BEGIN

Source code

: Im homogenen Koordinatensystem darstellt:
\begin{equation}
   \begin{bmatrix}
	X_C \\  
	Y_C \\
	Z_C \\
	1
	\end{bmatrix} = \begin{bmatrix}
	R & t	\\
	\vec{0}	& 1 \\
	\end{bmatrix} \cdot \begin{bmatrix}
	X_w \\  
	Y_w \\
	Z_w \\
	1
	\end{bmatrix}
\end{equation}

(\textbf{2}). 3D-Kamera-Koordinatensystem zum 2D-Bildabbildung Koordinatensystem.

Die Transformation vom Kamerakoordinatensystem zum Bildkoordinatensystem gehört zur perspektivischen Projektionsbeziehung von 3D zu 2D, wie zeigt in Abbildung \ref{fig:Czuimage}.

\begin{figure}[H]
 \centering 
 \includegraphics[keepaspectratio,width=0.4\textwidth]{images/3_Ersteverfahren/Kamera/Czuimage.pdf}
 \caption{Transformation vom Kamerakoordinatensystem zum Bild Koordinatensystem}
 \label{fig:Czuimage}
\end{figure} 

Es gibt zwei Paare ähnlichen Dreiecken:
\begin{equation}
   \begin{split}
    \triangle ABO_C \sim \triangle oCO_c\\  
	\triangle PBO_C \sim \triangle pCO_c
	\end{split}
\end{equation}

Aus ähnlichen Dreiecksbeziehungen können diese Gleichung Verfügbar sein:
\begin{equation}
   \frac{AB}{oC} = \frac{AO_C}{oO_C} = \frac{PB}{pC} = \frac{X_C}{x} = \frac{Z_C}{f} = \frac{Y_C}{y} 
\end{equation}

END

Task brief:
Retype the records above in full, with no differences.

Expected output:
Source code

: Im homogenen Koordinatensystem darstellt:
\begin{equation}
   \begin{bmatrix}
	X_C \\  
	Y_C \\
	Z_C \\
	1
	\end{bmatrix} = \begin{bmatrix}
	R & t	\\
	\vec{0}	& 1 \\
	\end{bmatrix} \cdot \begin{bmatrix}
	X_w \\  
	Y_w \\
	Z_w \\
	1
	\end{bmatrix}
\end{equation}

(\textbf{2}). 3D-Kamera-Koordinatensystem zum 2D-Bildabbildung Koordinatensystem.

Die Transformation vom Kamerakoordinatensystem zum Bildkoordinatensystem gehört zur perspektivischen Projektionsbeziehung von 3D zu 2D, wie zeigt in Abbildung \ref{fig:Czuimage}.

\begin{figure}[H]
 \centering 
 \includegraphics[keepaspectratio,width=0.4\textwidth]{images/3_Ersteverfahren/Kamera/Czuimage.pdf}
 \caption{Transformation vom Kamerakoordinatensystem zum Bild Koordinatensystem}
 \label{fig:Czuimage}
\end{figure} 

Es gibt zwei Paare ähnlichen Dreiecken:
\begin{equation}
   \begin{split}
    \triangle ABO_C \sim \triangle oCO_c\\  
	\triangle PBO_C \sim \triangle pCO_c
	\end{split}
\end{equation}

Aus ähnlichen Dreiecksbeziehungen können diese Gleichung Verfügbar sein:
\begin{equation}
   \frac{AB}{oC} = \frac{AO_C}{oO_C} = \frac{PB}{pC} = \frac{X_C}{x} = \frac{Z_C}{f} = \frac{Y_C}{y} 
\end{equation}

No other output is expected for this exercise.